Coronavirus : après ceux d'Amiens, les détenus de la prison de Laon organisent une collecte de fonds pour les soignants

Comme les détenus de la prison d'Amiens, ceux de Laon ont organisé une collecte pour les personnels soignants. / © FTV
Comme les détenus de la prison d'Amiens, ceux de Laon ont organisé une collecte pour les personnels soignants. / © FTV

L'initiatitive vient des détenus eux-mêmes : à l'exemple de ceux d'Amiens, les prisonniers de la prison de Laon dans l'Aisne ont décidé de donner de l'argent pour les soignants. Une collecte a été mise en place.

Par Jennifer Alberts


La collecte est ouverte depuis le lundi de Pâques et prendra fin le 28 avril. Les détenus de la prison de Laon, dans l'Aisne, ont décidé de donner une partie de leur argent pour les soignants.
 


Des virements sont faits depuis le compte que tous possèdent au sein de l'établissement pénitentiaire. Le montant est laissé à la discrétion du détenu et est pris sur le "pécule disponible". C'est la partie dont dispose le prisonnier pour améliorer son quotidien de détention. L'argent vient de sa famille.

C'est à la prison d'Amiens que la première collecte a vu le jour. Les détenus ont donné au total 1055,50 euros. Une somme qui a été ensuite reversée au CHU. "Nous avons dû repousser la date de clôture de la cagnotte, explique Fayçal Boucennale directeur adjoint de la maison d'arrêt. Certains détenus voulaient absolument donner quelque chose mais ils attendaient un virement de leur famille." Avant de raconter la génèse du projet : "Des détenus sont venus nous parler de cette initiative après en avoir parlé entre eux.
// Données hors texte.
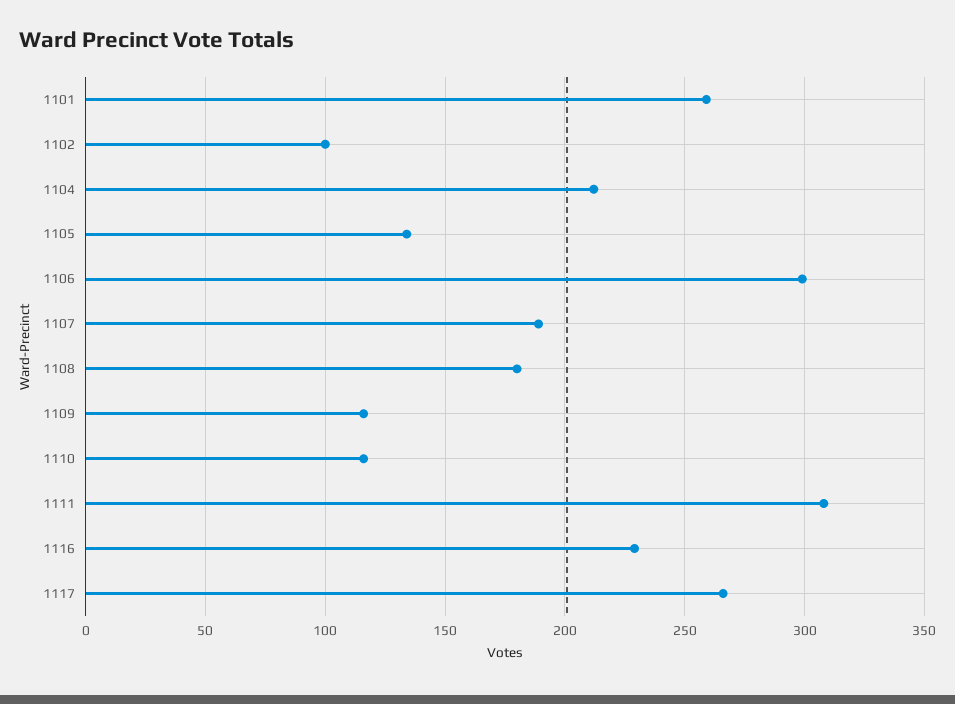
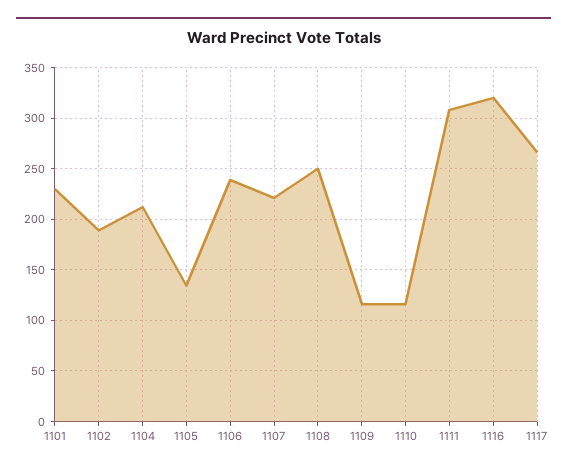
1101: 260 -> 230
1102: 100 -> 190
1106: 300 -> 240
1107: 190 -> 220
1108: 180 -> 250
1116: 230 -> 320

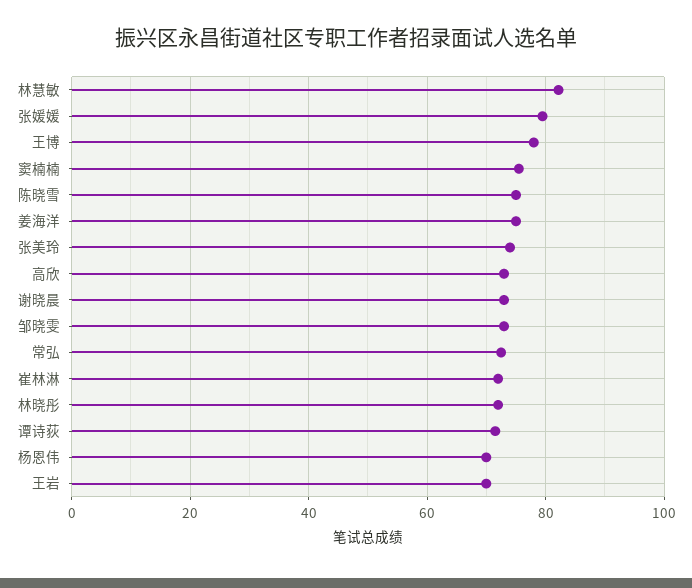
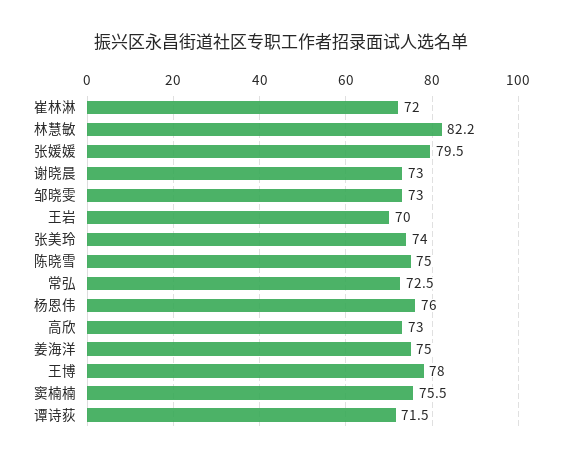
林晓彤: 72 -> none
杨恩伟: 70 -> 76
Ils voulaient apporter leur soutien au personnel soignant. Nous l'avons accompagnée en distribuant des flyers explicatifs dans les cellules et en diffusant un message sur la canal interne de la télé."

Pour le moment, Amiens et Laon sont les deux seules prisons des Hauts-de-France à avoir organisé une collecte de fonds à destination du personnel des hôpitaux. "Mais les détenus d'autres établissements pénitentiaires de la région ont émis le souhait de faire la même chose", nous explique-t-on à la direction interrégionale des services pénitentiaires.